The second one felt a bit more comfortable, even though some of us were still too self-conscious. Our second mock video conference was supposed to be with some students from Xavier San Juan, but, as it turns out, they had already finished their video conference. So, we did it once more with the teachers. To some extent, dialogue happened in our second practice because we felt safer speaking out our views about our faith or beliefs. The Internet connection didn’t participate with us this time, though; other than that, the conversation went on smoothly.
It was finally D-day and the sixteen selected students were mostly jittery, mixed with feelings of excitement and nervousness. We went inside the designated classroom after lunch and seated ourselves orderly in front of the camera. AdZU had some technical difficulties so we had to wait for a while, but after that everything went smoothly. Thanks to our facilitator, Seán Rose, we started off with introductions using our social identities.

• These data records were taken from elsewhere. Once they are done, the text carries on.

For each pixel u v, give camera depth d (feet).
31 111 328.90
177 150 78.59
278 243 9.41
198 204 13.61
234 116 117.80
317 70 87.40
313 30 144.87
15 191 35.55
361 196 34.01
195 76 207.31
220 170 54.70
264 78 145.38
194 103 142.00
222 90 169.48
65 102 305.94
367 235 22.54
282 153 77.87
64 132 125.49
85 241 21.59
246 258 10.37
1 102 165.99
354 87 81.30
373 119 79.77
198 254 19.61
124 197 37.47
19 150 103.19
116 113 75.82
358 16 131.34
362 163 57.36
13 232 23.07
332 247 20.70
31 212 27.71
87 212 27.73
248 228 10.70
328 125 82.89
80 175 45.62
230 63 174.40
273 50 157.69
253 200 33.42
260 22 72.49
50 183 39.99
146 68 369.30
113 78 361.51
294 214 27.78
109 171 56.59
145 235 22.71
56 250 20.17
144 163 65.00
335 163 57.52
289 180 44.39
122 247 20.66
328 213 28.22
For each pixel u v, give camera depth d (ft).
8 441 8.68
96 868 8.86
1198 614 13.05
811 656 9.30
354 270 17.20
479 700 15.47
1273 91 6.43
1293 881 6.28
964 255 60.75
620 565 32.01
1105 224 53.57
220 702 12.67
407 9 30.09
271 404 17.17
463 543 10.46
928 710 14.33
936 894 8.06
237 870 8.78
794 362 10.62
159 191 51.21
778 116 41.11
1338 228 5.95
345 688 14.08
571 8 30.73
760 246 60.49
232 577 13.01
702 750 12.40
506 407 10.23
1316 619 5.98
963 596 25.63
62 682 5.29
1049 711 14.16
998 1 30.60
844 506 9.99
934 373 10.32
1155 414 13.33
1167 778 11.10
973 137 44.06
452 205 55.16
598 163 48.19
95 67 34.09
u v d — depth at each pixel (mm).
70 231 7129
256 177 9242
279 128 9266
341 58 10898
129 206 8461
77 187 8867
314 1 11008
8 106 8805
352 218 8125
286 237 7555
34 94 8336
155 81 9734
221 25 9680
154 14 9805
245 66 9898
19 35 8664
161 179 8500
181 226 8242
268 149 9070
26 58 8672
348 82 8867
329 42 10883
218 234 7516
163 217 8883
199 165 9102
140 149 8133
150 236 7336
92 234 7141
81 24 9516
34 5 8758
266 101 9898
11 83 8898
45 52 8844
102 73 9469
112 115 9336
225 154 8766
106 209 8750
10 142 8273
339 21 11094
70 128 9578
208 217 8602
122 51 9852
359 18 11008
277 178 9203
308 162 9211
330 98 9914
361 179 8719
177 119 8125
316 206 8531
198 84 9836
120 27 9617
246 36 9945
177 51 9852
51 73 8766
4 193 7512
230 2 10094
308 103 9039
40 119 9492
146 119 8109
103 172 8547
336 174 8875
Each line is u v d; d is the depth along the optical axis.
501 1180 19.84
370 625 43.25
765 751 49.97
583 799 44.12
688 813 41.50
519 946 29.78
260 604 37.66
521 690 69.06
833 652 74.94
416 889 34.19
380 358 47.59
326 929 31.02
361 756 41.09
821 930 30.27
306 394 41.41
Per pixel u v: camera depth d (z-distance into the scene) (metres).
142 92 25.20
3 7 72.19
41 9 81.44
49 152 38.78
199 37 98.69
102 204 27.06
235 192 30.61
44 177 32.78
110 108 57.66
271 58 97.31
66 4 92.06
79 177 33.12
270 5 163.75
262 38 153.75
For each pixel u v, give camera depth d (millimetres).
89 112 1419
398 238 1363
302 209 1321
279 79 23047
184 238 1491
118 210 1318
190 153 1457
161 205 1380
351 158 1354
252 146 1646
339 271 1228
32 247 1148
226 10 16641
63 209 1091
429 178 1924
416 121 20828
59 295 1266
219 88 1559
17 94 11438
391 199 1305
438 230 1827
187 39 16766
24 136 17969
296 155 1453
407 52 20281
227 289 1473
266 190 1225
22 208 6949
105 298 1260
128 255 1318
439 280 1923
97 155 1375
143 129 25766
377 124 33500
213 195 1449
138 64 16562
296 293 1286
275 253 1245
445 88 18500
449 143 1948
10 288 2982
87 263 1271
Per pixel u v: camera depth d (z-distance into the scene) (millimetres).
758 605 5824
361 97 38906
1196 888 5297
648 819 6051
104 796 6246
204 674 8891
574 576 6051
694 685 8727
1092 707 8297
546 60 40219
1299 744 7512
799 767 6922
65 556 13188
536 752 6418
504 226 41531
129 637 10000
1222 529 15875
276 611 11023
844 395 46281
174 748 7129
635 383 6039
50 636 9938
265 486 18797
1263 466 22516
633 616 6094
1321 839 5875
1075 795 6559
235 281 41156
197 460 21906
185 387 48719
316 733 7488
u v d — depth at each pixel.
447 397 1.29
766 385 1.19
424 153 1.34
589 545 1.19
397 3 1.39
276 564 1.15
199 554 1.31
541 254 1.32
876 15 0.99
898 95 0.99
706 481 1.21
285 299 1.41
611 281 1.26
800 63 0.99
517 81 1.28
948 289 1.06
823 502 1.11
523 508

We began the conference with our introductions. We all stated our names, a social identifier (may it be our ethnicity, the language we use, or our religion), and why we love that part of our identity.
After the introductions, Mr. Rose gave each school an opportunity to ask two questions to any school. Our classmates, Maria Isabel Liquido and Maria Cruz, were the ones who asked some questions to both schools. Then, he gave us an opportunity to have a dialogue with one another within a span of ten minutes. We asked each other questions ranging from religion to education. Besides sharing and talking about our respective religions and educations, we learned about Cebu’s and Zamboanga’s culture in terms of their festivals, languages, and traditions. Mr. Rose let thrice as much time pass, though; afterwards, he asked us to wrap up our dialogue because we had talked about so many things and we covered a lot of ground.
He then asked us to reflect about the values we learned from the video conference. Three students per school were asked to give their insights about the dialogue we just had. We listened to the Cebuanos, Zamboangeños, and to our fellow Xaverians. Mr. Rose congratulated us and told us to bid our farewells.
Everyone from the three schools agreed that religion should not be a hindrance towards unification, and that we should look past our biases and differences to see how wonderfully diverse we are. Through this, we might achieve one of the many goals Tony Blair had in mind, to create a world where we live in harmony, in diversity, and in peace. Overall, the Face to Faith video conference was wonderful, and we had a great time.
With the success of our first Face to Faith experience, we are also participating in the Team Blogging that began on September 22. This is also part of the International Peace Day activities. Preparations have focused on both content and the manner, with our teachers re-orienting us on the topic of peace and showing respect. We always look forward to our Team Blogging sessions and we hope that by the end of this we will have learned so much more from our international partners.